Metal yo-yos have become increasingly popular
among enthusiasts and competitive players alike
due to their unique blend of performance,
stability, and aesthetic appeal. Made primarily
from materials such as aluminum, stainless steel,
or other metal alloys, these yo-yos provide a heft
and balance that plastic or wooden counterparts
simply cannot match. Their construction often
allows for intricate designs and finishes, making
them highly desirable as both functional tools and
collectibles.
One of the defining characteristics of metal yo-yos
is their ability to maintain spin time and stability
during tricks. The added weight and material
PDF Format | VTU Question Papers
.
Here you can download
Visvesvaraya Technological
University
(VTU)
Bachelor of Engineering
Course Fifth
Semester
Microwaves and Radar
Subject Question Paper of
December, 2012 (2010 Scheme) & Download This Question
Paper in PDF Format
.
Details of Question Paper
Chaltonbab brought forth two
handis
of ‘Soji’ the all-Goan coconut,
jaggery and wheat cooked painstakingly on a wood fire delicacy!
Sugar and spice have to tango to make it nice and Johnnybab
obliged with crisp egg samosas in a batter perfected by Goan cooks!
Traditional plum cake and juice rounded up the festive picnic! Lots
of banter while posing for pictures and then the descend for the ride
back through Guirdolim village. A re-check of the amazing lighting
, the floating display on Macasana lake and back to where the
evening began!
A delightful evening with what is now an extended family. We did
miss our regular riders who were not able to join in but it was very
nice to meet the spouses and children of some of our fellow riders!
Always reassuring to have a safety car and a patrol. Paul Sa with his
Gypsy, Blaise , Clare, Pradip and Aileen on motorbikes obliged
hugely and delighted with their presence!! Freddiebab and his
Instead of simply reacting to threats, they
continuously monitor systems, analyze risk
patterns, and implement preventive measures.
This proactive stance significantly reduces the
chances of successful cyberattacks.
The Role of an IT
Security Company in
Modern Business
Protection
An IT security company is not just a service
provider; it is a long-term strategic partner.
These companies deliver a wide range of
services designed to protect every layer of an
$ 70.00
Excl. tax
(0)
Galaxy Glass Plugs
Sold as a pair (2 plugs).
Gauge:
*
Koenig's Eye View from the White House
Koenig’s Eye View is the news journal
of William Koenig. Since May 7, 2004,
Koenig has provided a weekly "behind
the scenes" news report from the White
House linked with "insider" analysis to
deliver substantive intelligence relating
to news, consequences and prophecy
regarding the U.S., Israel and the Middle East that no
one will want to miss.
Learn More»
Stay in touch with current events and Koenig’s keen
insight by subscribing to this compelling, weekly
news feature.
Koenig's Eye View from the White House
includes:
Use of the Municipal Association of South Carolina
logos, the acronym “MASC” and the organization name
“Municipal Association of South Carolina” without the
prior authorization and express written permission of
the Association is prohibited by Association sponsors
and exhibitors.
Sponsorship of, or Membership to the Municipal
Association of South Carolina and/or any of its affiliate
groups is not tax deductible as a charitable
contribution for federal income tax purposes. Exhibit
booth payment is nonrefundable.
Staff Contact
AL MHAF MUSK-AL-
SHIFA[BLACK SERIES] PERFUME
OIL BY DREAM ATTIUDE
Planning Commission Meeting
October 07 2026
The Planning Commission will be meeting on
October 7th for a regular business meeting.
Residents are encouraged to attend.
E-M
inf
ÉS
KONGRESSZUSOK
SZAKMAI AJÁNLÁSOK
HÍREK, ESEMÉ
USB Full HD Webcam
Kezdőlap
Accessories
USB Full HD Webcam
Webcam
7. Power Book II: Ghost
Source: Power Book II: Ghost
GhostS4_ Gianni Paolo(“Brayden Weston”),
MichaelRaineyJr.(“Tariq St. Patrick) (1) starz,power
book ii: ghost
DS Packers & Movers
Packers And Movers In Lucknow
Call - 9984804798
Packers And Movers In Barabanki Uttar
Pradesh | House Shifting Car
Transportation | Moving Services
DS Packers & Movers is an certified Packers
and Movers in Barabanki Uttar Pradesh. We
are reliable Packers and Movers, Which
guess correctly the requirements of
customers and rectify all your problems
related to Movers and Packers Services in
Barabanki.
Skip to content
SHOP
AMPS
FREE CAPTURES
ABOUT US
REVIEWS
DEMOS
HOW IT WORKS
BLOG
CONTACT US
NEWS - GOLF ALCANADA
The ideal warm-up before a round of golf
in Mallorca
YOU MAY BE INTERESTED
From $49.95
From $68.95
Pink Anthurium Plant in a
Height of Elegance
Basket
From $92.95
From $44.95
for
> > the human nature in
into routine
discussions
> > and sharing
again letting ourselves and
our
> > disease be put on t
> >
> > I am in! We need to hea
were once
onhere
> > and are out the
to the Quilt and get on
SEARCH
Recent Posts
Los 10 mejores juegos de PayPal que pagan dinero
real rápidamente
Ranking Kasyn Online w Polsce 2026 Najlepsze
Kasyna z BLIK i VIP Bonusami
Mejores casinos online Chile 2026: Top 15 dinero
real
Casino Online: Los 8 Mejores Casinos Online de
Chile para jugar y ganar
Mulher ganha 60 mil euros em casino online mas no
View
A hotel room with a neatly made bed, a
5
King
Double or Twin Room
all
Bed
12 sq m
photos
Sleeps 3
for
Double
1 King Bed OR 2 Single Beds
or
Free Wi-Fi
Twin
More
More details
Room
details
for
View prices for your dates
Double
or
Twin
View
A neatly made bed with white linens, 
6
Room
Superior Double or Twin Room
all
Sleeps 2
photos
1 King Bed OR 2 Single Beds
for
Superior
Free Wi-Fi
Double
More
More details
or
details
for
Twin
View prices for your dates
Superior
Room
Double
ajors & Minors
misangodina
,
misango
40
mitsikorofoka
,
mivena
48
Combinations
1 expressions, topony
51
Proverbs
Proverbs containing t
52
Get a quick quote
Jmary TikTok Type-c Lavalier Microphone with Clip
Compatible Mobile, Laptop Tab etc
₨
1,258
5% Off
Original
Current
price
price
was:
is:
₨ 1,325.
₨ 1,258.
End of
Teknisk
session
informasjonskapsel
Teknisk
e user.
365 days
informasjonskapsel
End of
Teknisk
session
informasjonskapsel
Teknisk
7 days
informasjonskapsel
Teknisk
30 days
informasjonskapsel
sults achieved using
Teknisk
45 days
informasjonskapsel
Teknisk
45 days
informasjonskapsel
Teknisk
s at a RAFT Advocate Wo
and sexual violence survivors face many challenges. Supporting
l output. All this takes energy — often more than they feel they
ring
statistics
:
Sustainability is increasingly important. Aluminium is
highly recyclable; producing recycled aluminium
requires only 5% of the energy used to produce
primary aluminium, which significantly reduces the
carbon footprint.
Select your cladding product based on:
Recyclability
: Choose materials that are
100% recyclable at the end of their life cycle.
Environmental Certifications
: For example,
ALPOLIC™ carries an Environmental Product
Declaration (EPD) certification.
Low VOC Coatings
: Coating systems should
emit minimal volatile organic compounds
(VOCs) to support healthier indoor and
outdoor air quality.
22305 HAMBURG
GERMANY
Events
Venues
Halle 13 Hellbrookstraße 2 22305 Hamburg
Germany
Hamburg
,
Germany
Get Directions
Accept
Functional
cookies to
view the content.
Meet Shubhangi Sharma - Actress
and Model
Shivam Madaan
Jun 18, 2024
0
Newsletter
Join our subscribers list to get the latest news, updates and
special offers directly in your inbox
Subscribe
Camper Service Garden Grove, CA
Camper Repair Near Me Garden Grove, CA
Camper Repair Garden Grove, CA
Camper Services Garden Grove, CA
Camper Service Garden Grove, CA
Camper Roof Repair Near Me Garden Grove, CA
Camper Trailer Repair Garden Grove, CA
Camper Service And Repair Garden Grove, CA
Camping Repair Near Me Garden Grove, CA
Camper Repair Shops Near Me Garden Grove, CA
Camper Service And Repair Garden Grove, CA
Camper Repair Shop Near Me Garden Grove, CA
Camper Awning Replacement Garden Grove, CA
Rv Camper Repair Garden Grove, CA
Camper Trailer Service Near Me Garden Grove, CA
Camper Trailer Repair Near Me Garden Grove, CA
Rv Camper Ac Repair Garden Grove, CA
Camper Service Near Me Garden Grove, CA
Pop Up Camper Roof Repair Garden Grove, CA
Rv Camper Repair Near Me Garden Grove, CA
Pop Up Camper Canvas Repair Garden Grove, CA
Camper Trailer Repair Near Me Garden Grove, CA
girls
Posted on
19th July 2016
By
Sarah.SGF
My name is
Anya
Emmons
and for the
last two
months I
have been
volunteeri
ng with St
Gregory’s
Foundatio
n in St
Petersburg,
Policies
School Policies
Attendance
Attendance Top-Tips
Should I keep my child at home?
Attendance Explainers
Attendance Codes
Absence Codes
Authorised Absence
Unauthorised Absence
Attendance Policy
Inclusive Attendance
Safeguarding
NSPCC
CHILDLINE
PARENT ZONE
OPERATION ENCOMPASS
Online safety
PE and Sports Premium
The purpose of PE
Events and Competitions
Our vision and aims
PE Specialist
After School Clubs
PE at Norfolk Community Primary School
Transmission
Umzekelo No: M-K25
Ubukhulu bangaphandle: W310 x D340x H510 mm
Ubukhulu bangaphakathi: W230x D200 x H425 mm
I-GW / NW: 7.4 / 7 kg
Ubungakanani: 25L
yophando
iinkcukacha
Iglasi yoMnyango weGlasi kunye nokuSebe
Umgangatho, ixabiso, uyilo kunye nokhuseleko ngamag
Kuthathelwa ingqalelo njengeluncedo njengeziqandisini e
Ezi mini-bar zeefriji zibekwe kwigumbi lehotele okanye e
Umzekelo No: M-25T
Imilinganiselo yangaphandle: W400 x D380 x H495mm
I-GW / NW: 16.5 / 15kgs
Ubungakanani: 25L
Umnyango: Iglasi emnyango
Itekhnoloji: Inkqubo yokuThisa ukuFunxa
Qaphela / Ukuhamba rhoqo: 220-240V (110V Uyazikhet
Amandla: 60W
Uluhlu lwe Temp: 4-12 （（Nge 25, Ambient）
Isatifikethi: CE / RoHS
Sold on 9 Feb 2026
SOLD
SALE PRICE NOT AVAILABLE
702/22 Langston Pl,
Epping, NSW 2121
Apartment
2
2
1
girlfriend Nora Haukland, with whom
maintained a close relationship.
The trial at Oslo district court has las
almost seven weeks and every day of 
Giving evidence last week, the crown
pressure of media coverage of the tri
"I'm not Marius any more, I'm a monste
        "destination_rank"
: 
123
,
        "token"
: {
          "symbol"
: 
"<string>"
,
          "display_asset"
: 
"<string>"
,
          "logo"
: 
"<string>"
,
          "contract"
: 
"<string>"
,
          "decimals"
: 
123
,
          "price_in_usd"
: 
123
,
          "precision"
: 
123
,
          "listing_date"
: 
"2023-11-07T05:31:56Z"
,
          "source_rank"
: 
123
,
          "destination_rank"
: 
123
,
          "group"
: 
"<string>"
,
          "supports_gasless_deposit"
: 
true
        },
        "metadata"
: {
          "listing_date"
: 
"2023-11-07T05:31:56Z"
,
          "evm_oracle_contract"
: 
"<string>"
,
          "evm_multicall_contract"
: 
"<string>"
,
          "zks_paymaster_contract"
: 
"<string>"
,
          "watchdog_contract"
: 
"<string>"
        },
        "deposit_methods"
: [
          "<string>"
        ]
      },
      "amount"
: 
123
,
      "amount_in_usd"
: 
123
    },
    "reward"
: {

■ ■ ■ ■ ■ ■ ■

§ **DIRECTIVE**
Convert the lines starting at the beginning of the records and ending at the line that contains "or other metal", inclusive, into a JSON list of strings with one string per line, omitting blank lines.

§ **REPLY TO THE EXERCISE**
[
  "Metal yo-yos have become increasingly popular",
  "among enthusiasts and competitive players alike",
  "due to their unique blend of performance,",
  "stability, and aesthetic appeal. Made primarily",
  "from materials such as aluminum, stainless steel,",
  "or other metal alloys, these yo-yos provide a heft"
]